Pete followed Angelica’s directions so exactly that Cochran thought they were all going to be killed. From the fast far left-hand lane of the northbound 280, while a scatter of anonymous headlight-pairs bobbed behind them at hard-to-judge distances, Pete cut the wheel sharply to the right, and the truck veered across the shiny black lanes like a banking surfboard, booming over the lane-divider dots in brief staccato bursts, finally half-missing the exit and throwing Cochran onto Plumtree again as the two left wheels slewed on the shoulder.

Then he had straightened the wheel, braked down to about twenty miles per hour without quite making the tires squeal, and pulled sedately into a Chevron gas station, steering the truck around to the back by the rest rooms and pay phones. The headlights were still switched off.

He pushed the gearshift lever over into neutral.
“No


he began, but his voice was squeaky; “nobody’s followed us here,” he said in a deeper tone.

“Guess not,” said Angelica faintly. Then she stirred herself and pushed open the door. “Let’s call …”

She froze with one leg extended out into the rain, and Cochran followed the direction of her gaze to the cone of light around the pay telephone.

At first glance he thought the light was full of moths; then he saw that the fluttering streaks of light were rain-gleams on transparent figures: the streak of a contorted jawline here, the squiggle of a flexed limb there, invisible wet lips working in imbecilic grimaces.

“Something’s got all the ghosts worked up this evening,” Angelica said. “They’re drawn by the magnets in the phone, or they each want to call somebody and haven’t got any quarters.” She gave Pete a stricken look over her shoulder. “I’m not masked enough for this. Breathing,
talking on the phone,
in that stew? My voice—and Arky might say my name! I couldn’t hide my—my psychic locators, my name, my birthday—from all of them. At least a couple of them would be into my head like piranhas in five seconds.”

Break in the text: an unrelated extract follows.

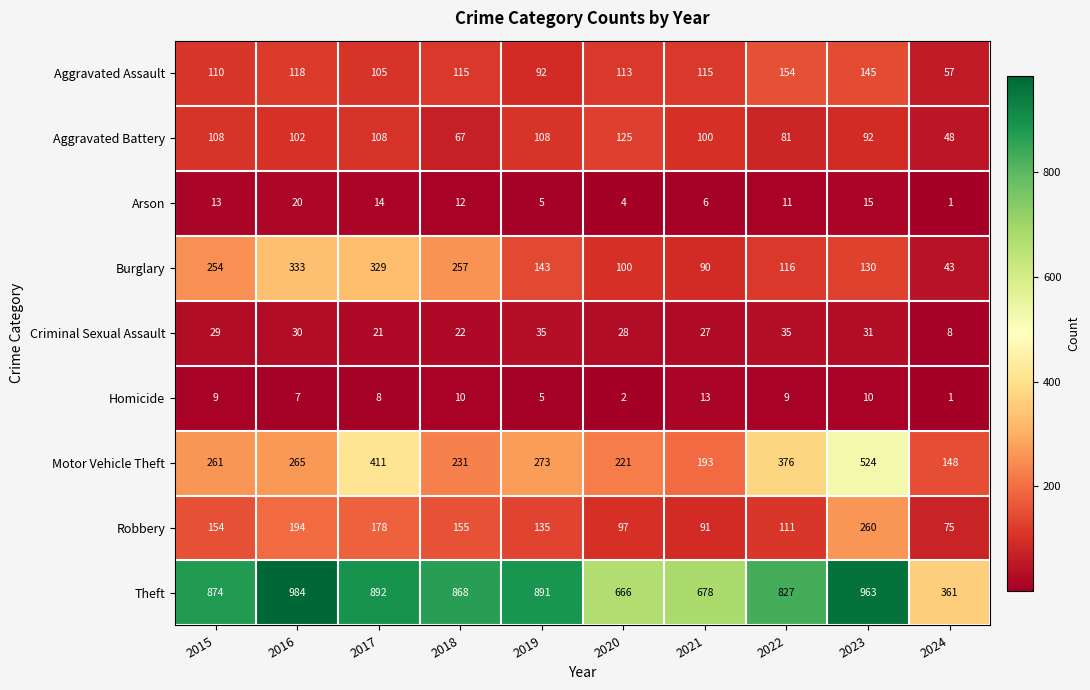

What is the total value across all series at 2021?

1313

“ ‘These same thoughts people this little world,’ ” said Mrs. Winchester confidently out of Plumtree’s mouth; to which Cody added, “All us kids on the bus got bogus birth-dates and somebody else’s picture on our IDs,” and the flat voice of Valorie said, “I shall play it in a mask, and you may speak as small as you will.”

“Oh, thank you—!” said Angelica to Plumtree, clearly at a loss as to what name to use. “Give her a quarter, Pete,” she added as Cochran opened the truck’s back door and stepped down into the rain. “Speak this: tell Kootie and Arky to get out of there,” she told Plumtree urgently. “Tell ’em don’t take the Granada, we were driving that when I shot at the bikers out at the yacht club, they might remember it. Tell ’em to take the old Torino out back.”

“And bad guys might be out in front of the house, nervous about our guns and waiting for reinforcements,” added Pete. “Tell Arky to drive right out
through
the greenhouse, like Cochran said this morning—there’s apparently a mud road that leads down the backyard slope right to the 280.”

Cochran could see that Plumtree had to do this, but after she had stepped wearily down out of the truck he grabbed her unbandaged hand and said, “Would it help to have another person beside you? I can concentrate on
you,
and not pay attention to the ghosts.”

The tired lines in her face lifted in a wan smile. “I’d like that, Sid. Yeah, you’ll be safe enough if you just don’t speak a word, and look nowhere but at me.”

“That’s my plan.” He was nervously pleased to be speaking coherently, after having drunk the
pagadebiti;
and he was reminded of a time an unidentified snake had bitten him on a hike, and how he had monitored himself for the rest of the day, watching for slurred speech or numbness or any other symptoms of poisoning.